**Document passage**
-- Begin --

Given that many of Mormonism’s principal doctrines are absent from the Book of Mormon, how can it be argued that it contains the “fullness of the everlasting gospel”? This simply does not make good sense.

Contains Other Doctrines Modern Mormons Reject

Aside from the fact that a number of crucial Mormon doctrines are not found in the Book of Mormon, the Book of Mormon also contains doctrines not embraced by modern Mormons. For example:

• Instead of teaching that there are many gods, the Book of Mormon teaches that there is only one God (Mosiah 15:1-5; Alma 11:28,29; 2 Nephi 31:21); 

• Instead of teaching that people evolve to godhood, the Book of Mormon teaches that God is unchanging (Mormon 9:9,19; Moroni 8:18; Alma 41:8; 3 Nephi 24:6); 

• Instead of teaching that God is a physical exalted man, the Book of Mormon teaches that God is a spirit (Alma 18:24-28; 22:9-11); 

• Though current Mormon leaders do not teach polygamy, both Joseph Smith and Brigham Young (the two greatest leaders in Mormon history) taught polygamy, even though the Book of Mormon condemned the practice (Jacob 1:15; 2:23,24,27,31; 3:5; Mosiah 11:2,4; Ether 10:5,7).

Given such facts, are we to conclude that the Book of Mormon is incorrect? 

Or is the current Mormon leadership mistaken? 

Which one is it?

No Need to “Pray” About the Book of Mormon

People should not pray about whether the Book of Mormon is true. James 1:5 reads, “If any of you lacks wisdom, he should ask God, who gives generously to all without finding fault, and it will be given to him.” Earlier I warned that Mormons often appeal to this verse in asking people to pray about the Book of Mormon to see if it is true (Moroni 10:4-5).

However, the Mormon interpretation jerks this verse out of its context. The meaning of James 1:5 is connected to the preceding verses, which speak about the purpose of trials (verses 2-4). James anticipates that some of his readers will say they cannot discover any divine purpose in their trials. In that case, they are to ask God for wisdom.

Furthermore, even if James is not referring to gaining wisdom about the purpose of trials but is rather talking about wisdom in general, God’s “wisdom” on a matter never contradicts what He has recorded in Scripture. For this reason, one need not pray about matters on which God has already given us His verdict. One does not need to pray about whether to commit murder, commit adultery, commit incest, terrorize a playground, and the like, for God’s mind on such issues is clear from Scripture. One does not need to pray about whether to worship another god because the true God has already said it is wrong (Exodus 20:3). One does not need to pray about whether to participate in spiritism because God has already said it is wrong (Deuteronomy 18:9f.). Likewise, we do not need to pray about the Book of Mormon because God has already warned us against any “revelations” that contradict the Word of God (Galatians 1:6-8; 1 John 4:1; 2 Corinthians 11:4).

-- End --

**Recorded data**
-- Begin --

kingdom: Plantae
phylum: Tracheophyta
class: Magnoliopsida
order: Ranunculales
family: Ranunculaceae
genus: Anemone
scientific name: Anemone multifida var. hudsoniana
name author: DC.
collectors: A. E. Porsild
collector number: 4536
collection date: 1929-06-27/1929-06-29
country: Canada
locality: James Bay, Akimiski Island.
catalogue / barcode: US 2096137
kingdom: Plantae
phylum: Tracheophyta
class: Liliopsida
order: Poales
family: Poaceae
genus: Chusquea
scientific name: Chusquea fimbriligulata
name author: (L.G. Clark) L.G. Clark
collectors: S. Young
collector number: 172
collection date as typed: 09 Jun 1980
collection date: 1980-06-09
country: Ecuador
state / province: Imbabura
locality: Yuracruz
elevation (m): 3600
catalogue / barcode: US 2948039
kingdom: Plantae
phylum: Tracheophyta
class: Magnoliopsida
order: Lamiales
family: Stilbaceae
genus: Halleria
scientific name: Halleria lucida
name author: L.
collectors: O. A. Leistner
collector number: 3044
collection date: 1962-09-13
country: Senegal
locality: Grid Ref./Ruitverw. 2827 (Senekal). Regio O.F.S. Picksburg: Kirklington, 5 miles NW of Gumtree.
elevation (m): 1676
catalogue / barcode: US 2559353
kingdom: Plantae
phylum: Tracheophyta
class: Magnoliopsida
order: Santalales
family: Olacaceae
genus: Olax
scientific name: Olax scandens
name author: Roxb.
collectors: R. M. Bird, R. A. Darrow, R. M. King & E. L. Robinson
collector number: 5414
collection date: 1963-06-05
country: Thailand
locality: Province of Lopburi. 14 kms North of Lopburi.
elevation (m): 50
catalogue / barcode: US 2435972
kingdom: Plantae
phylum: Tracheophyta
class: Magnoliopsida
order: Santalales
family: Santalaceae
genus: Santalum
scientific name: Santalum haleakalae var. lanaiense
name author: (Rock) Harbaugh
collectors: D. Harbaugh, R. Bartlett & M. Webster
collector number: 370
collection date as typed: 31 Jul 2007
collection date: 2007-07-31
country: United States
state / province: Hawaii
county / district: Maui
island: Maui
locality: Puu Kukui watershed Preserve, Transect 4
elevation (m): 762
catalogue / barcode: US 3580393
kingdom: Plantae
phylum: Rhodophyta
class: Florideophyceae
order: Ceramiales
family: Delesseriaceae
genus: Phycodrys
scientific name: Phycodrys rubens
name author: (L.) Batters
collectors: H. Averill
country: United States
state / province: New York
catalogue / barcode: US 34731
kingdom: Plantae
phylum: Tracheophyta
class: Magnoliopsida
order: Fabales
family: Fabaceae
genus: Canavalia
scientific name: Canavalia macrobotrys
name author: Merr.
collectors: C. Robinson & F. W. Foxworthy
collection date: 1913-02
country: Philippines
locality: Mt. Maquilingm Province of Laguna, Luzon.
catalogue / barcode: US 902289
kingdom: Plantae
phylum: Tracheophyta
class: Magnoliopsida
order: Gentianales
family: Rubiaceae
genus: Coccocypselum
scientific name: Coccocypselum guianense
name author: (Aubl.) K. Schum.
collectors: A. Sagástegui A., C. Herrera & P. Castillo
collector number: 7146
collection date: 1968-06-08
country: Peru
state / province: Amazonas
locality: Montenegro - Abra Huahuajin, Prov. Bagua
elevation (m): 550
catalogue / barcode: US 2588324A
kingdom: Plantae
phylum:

-- End --

**Exercise set**
**a)** Translate this sentence from the passage on the Book of Mormon into Spanish: "People should not pray about whether the Book of Mormon is true."
**b)** From the passage on the Book of Mormon, extract the words from "Which one is" up to and including "God for wisdom.".
**c)** Do these statements agree with the passage on the Book of Mormon? For each, answer yes or no and quote the words that decide it. (i) The Book of Mormon teaches that God is a spirit. (ii) Current Mormon leaders teach polygamy. (iii) James 1:5 is tied to the verses before it, which speak about the purpose of trials.
Work only from the passage on the Book of Mormon.

**Problem solutions**
**a)** La gente no debería orar acerca de si el Libro de Mormón es verdadero.

**b)**
Which one is it?

No Need to “Pray” About the Book of Mormon

People should not pray about whether the Book of Mormon is true. James 1:5 reads, “If any of you lacks wisdom, he should ask God, who gives generously to all without finding fault, and it will be given to him.” Earlier I warned that Mormons often appeal to this verse in asking people to pray about the Book of Mormon to see if it is true (Moroni 10:4-5).

However, the Mormon interpretation jerks this verse out of its context. The meaning of James 1:5 is connected to the preceding verses, which speak about the purpose of trials (verses 2-4). James anticipates that some of his readers will say they cannot discover any divine purpose in their trials. In that case, they are to ask God for wisdom.

**c)**
(i) Yes: "the Book of Mormon teaches that God is a spirit"
(ii) No: "Though current Mormon leaders do not teach polygamy"
(iii) Yes: "The meaning of James 1:5 is connected to the preceding verses, which speak about the purpose of trials (verses 2-4)."